● **ТЕКСТ**:
/---

Шарль Бодлер - Политика & Эстетика. Коллективная монография
Критикуя бретоновскую претензию на научность («Достижения науки гораздо более основываются на сюрреалистическом, чем на логическом способе мышления»413), Беньямин призывает «сравнить эти умопомрачительные фантазии с хорошо выстроенными утопиями какого‐нибудь Шеербарта»414. Вместе с тем сюрреалистический хаос с его безудержной энергией вырабатывает все новые и новые образы; кроме того, как показало развитие сюрреалистического движения, этот хаос смог стать политизированным, а сама политизация, в свою очередь, рассматривается Беньямином и как бессознательное состояние, и как пробуждение сознания (к этому вопросу мы еще вернемся).
Этот энергийный механизм может быть интерпретирован через понятия «бедность» и «нищета». Согласно Беньямину, Бретон в повести «Надя» (1928)

\---

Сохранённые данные
/---

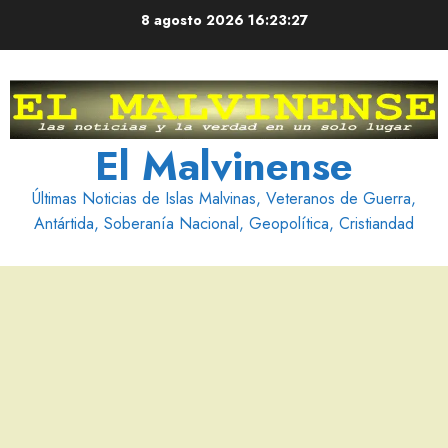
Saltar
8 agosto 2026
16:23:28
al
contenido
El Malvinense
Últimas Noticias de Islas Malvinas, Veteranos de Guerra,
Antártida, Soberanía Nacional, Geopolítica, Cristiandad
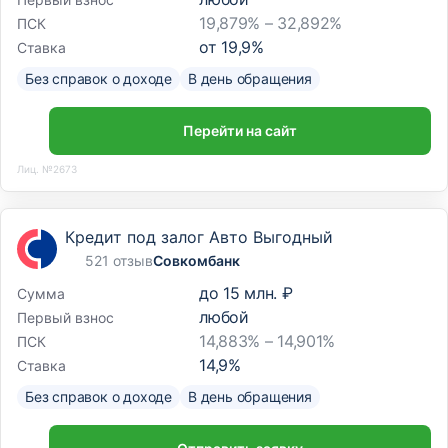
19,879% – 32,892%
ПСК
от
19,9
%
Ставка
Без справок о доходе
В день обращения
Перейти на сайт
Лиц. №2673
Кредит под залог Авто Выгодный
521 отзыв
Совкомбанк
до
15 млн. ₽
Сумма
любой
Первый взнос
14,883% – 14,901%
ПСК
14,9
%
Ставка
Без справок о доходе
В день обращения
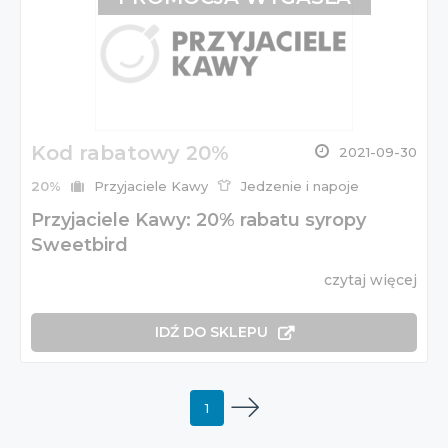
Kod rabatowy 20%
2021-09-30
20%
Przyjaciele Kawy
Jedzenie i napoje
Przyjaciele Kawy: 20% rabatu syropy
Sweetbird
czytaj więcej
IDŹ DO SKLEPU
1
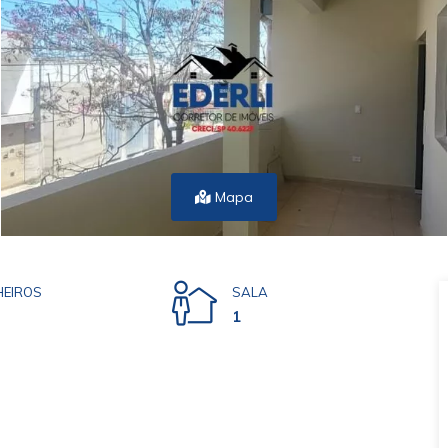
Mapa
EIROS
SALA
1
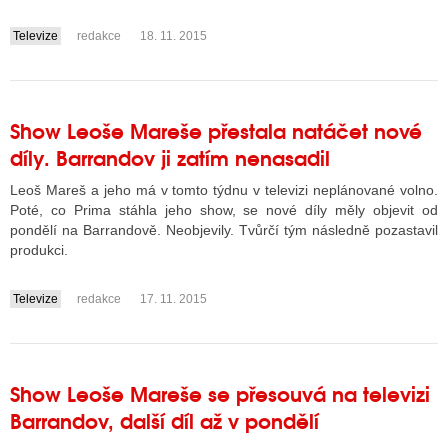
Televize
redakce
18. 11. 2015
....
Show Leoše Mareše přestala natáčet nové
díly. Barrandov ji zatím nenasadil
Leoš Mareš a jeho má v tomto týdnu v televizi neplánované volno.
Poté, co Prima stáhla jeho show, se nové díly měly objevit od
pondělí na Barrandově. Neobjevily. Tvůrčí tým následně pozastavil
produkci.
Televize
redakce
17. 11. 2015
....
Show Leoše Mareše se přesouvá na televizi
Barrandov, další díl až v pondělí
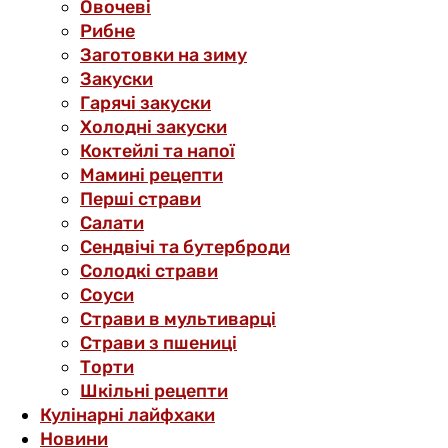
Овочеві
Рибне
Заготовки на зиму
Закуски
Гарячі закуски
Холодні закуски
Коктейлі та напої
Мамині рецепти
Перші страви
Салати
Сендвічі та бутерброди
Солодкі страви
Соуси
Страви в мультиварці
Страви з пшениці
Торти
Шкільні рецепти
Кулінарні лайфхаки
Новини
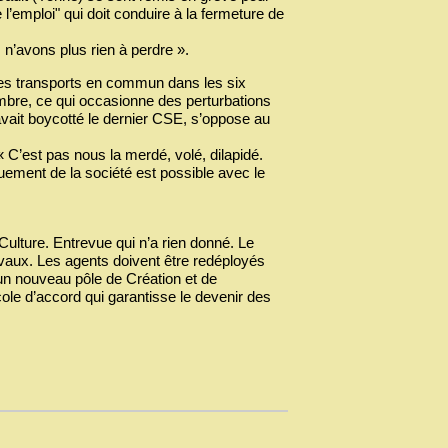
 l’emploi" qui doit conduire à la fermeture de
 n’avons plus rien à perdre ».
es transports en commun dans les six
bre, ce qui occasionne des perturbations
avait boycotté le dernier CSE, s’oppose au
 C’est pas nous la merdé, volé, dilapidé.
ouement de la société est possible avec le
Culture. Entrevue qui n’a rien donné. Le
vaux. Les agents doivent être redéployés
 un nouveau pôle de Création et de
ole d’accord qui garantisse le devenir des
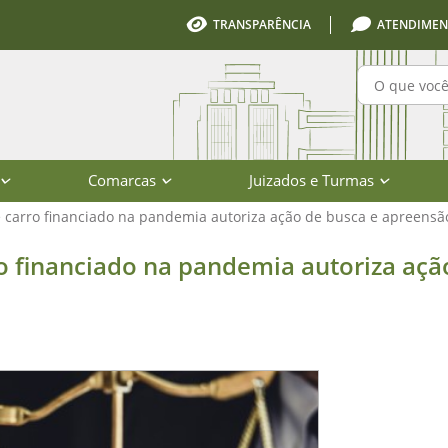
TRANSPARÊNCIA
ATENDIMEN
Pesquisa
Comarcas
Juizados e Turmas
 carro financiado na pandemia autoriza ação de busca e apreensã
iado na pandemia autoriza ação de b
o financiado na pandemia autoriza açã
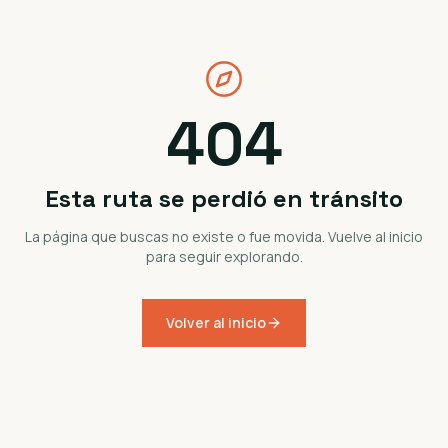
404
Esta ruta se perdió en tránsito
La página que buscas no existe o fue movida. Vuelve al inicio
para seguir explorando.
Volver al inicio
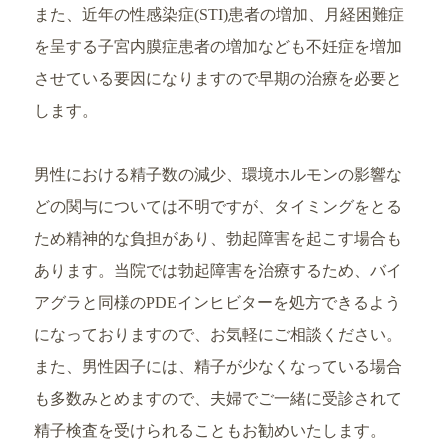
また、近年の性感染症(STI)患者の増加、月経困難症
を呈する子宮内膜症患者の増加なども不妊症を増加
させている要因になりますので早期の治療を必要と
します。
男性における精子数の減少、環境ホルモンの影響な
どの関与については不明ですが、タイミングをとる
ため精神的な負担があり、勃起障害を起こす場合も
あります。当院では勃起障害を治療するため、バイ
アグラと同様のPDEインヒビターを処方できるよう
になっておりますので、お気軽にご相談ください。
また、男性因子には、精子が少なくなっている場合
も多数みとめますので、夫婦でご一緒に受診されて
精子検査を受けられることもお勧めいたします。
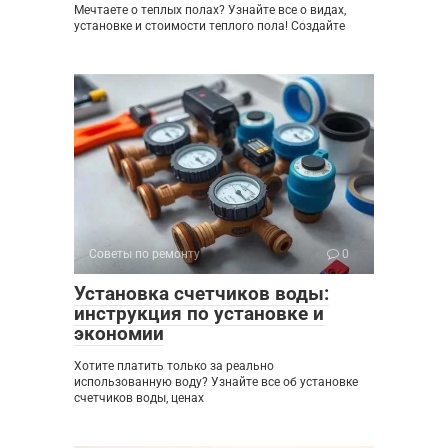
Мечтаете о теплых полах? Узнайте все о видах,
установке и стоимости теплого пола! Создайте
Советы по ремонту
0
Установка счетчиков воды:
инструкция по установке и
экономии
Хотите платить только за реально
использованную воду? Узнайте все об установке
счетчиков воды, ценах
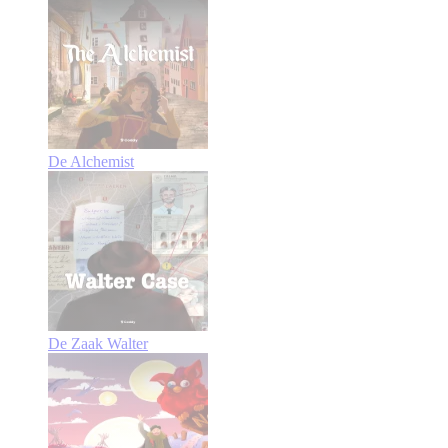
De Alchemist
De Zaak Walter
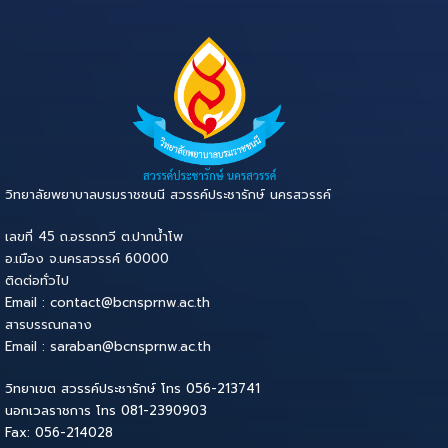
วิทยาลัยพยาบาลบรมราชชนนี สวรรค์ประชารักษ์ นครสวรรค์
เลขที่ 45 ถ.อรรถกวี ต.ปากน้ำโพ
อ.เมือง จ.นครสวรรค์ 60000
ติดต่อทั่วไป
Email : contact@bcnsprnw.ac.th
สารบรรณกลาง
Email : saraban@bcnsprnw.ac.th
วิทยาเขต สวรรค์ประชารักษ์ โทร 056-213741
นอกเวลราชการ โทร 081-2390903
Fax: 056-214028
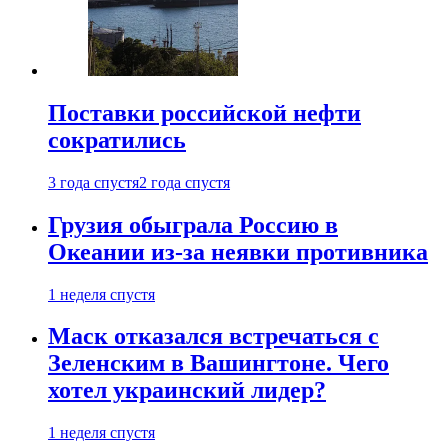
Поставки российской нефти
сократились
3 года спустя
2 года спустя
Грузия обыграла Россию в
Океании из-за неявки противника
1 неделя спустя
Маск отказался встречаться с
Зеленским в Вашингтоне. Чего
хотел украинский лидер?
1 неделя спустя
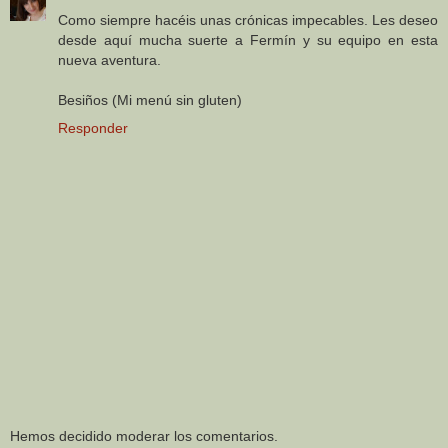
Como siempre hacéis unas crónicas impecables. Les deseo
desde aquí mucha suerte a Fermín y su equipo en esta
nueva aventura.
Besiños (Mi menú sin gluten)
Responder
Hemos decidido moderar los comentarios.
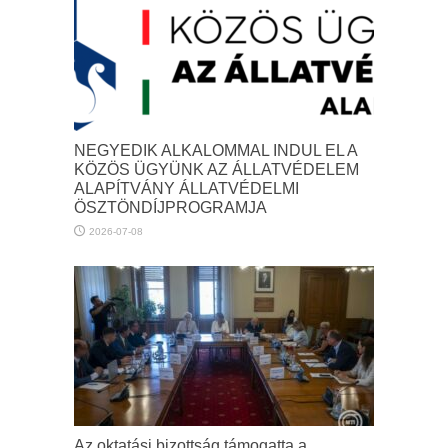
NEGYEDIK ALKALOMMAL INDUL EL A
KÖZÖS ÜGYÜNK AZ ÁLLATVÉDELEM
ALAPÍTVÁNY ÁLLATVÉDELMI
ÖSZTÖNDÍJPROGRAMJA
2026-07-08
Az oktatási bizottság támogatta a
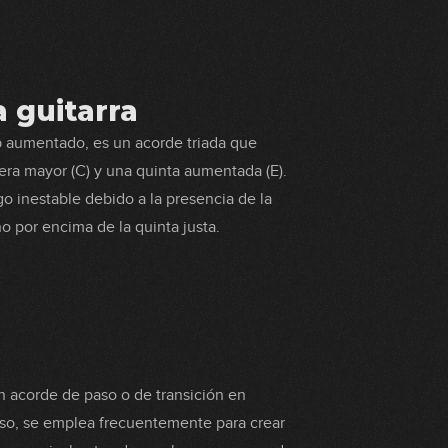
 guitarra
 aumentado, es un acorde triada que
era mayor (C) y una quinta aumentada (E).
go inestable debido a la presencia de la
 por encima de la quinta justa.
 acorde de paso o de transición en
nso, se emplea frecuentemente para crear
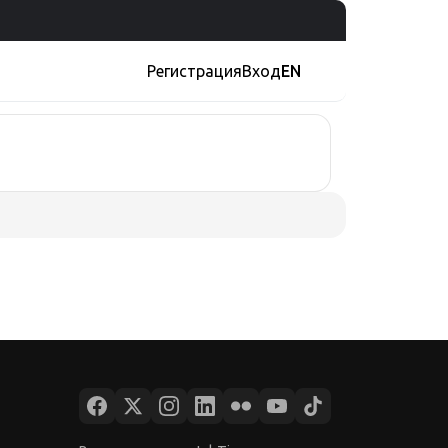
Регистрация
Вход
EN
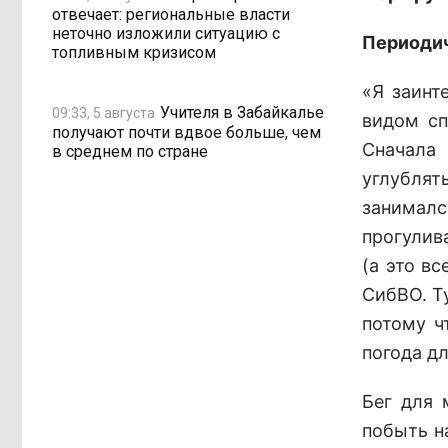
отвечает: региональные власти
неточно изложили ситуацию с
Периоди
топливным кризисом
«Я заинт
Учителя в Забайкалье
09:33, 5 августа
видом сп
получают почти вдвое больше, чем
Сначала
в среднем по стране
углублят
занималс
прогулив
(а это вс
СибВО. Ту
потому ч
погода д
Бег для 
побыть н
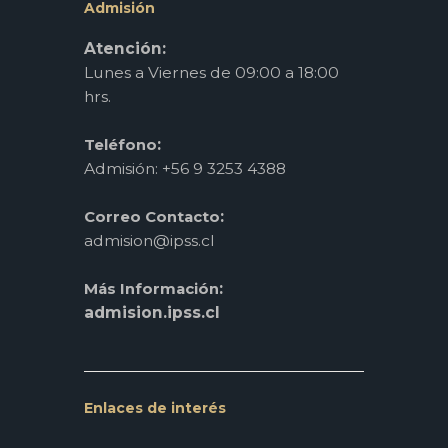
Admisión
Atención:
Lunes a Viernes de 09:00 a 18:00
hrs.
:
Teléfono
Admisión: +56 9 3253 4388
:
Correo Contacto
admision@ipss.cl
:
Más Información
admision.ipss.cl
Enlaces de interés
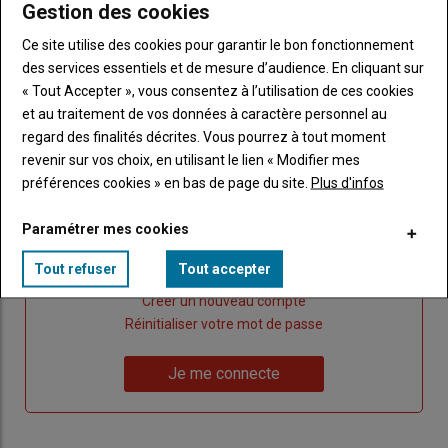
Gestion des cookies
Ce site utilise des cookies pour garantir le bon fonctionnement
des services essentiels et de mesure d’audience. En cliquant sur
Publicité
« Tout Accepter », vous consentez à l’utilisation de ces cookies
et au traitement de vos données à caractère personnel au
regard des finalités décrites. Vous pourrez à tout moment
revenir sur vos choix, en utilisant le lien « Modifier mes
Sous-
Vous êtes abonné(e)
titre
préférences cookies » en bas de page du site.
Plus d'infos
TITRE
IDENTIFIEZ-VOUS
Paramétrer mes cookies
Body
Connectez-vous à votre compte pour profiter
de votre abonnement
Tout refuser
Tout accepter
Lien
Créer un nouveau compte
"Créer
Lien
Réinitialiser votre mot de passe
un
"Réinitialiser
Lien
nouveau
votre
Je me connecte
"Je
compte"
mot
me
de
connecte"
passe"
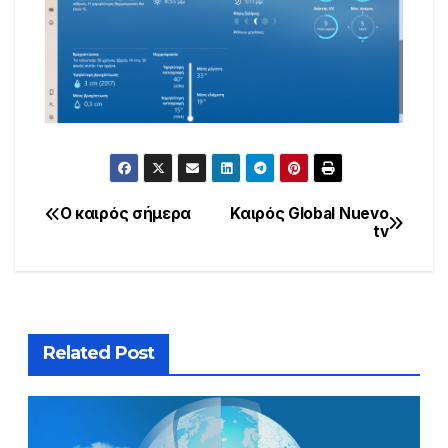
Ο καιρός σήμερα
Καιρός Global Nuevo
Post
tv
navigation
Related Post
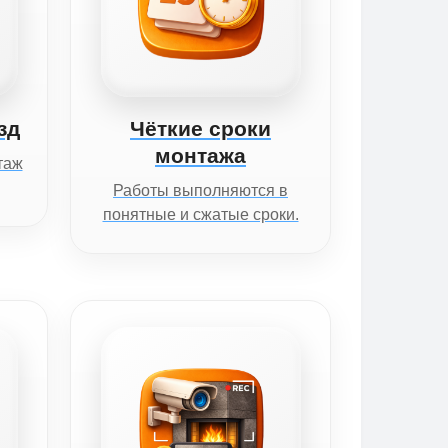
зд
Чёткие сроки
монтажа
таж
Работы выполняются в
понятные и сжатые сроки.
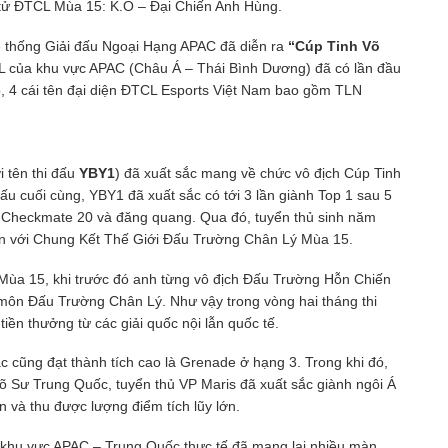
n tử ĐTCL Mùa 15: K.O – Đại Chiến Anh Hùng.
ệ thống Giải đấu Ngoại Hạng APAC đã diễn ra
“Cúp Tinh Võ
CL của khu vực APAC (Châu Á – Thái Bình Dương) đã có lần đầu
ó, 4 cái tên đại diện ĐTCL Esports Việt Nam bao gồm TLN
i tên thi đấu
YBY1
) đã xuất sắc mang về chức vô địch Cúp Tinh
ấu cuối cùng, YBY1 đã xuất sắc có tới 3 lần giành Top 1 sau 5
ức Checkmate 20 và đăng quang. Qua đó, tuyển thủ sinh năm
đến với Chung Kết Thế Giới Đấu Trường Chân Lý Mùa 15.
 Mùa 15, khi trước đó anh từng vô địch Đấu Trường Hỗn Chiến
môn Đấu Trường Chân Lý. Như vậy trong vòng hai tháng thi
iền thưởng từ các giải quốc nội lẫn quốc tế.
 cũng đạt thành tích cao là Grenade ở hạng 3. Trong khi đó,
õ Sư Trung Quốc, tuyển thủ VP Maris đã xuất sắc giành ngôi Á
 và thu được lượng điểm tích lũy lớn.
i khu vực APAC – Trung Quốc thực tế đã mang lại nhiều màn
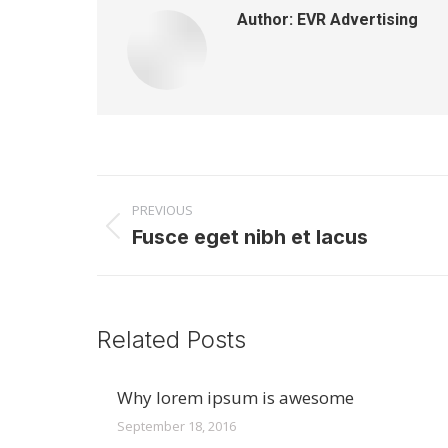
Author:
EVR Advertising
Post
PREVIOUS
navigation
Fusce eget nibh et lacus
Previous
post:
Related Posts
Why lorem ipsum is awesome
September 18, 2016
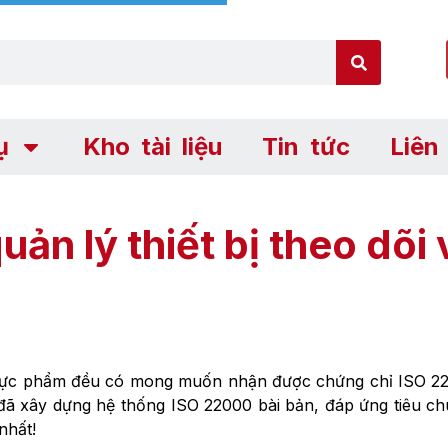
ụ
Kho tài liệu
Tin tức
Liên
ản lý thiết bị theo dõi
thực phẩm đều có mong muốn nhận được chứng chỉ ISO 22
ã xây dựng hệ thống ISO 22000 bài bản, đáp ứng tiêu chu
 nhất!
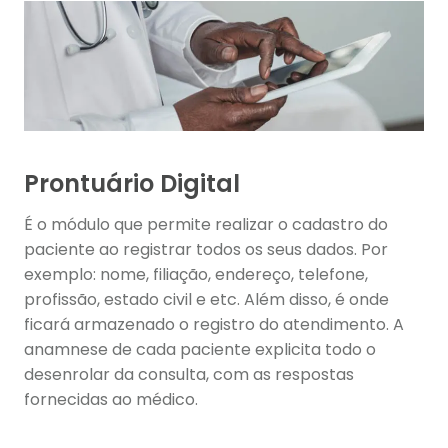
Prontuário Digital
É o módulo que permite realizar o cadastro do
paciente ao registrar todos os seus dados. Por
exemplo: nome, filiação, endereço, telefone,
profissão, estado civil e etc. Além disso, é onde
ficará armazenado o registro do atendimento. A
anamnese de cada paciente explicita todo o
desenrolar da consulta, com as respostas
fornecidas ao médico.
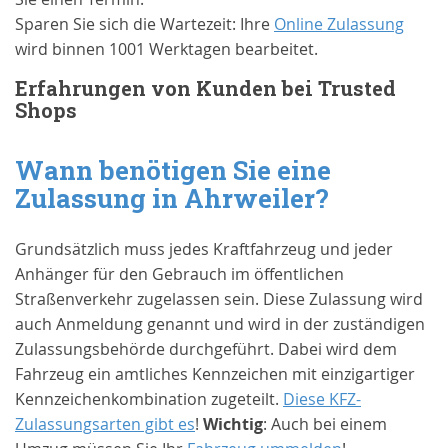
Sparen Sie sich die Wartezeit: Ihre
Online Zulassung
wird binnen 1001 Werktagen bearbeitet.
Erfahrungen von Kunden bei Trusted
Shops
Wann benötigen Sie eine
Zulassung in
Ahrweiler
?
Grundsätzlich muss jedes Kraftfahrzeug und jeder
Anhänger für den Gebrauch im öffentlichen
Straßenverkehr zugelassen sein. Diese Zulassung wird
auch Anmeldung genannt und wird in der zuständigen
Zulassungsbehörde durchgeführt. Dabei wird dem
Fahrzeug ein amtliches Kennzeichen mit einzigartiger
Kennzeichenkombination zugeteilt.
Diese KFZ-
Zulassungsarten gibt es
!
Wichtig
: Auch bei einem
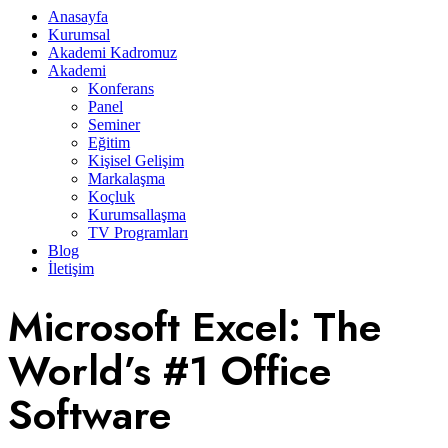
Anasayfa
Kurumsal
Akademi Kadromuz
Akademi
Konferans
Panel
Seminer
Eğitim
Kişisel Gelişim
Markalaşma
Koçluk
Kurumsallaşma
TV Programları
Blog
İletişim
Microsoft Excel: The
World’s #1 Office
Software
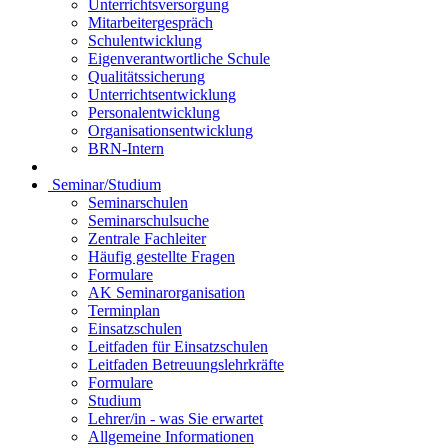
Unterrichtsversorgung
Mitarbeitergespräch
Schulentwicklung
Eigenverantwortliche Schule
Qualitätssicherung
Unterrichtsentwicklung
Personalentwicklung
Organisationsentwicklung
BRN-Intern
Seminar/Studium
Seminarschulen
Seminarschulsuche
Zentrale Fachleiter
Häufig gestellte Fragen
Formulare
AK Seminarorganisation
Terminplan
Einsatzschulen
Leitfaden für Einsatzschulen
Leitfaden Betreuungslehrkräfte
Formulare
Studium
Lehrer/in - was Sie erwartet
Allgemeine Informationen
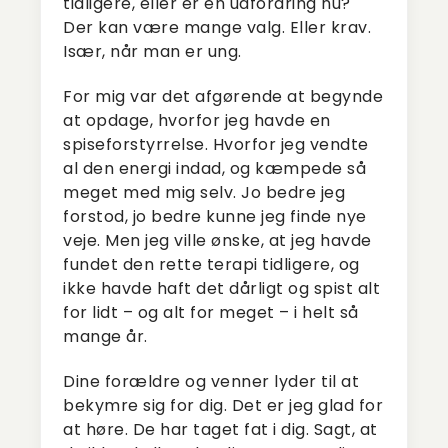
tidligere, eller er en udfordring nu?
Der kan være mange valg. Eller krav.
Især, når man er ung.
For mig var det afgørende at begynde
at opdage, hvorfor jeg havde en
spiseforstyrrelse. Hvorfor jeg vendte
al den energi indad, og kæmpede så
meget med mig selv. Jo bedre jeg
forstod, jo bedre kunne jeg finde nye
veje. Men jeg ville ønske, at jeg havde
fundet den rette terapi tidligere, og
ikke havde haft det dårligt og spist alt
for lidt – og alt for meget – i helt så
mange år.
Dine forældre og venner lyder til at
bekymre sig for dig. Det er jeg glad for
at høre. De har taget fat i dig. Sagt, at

\---

● **ЗАДАЧИ**:
A) Замените «хаос» на «беспорядок» в тексте о Беньямине и сюрреализме и выпишите кусок, начиная со слов «Шарль Бодлер - Политика» и дальше вплоть до слов «мы еще вернемся).».
B) Допишите продолжение текста о Беньямине и сюрреализме, начав сразу после его последних слов.

● **ОТВЕТЫ ПО НОМЕРАМ**:
A)
Шарль Бодлер - Политика & Эстетика. Коллективная монография
Критикуя бретоновскую претензию на научность («Достижения науки гораздо более основываются на сюрреалистическом, чем на логическом способе мышления»413), Беньямин призывает «сравнить эти умопомрачительные фантазии с хорошо выстроенными утопиями какого‐нибудь Шеербарта»414. Вместе с тем сюрреалистический беспорядок с его безудержной энергией вырабатывает все новые и новые образы; кроме того, как показало развитие сюрреалистического движения, этот беспорядок смог стать политизированным, а сама политизация, в свою очередь, рассматривается Беньямином и как бессознательное состояние, и как пробуждение сознания (к этому вопросу мы еще вернемся).

B)
первым обнаружил энергию революции, таящуюся в «старье», в первых стальных конструкциях, зданиях фабрик, самых ранних фотографиях, вымирающих предметах, кабинетных роялях, платьях, какие не носят уже пять лет, местах светских сборищ, вышедших из моды. О том, как такие вещи соотносятся с революцией, никто лучше этих авторов не знает. Как нищета, притом вовсе не только социальная и архитектурная, но и нищета интерьеров, нищета порабощенных и порабощающих вещей, превращается в революционный нигилизм, до этих ясновидцев и толкователей не понимал никто415.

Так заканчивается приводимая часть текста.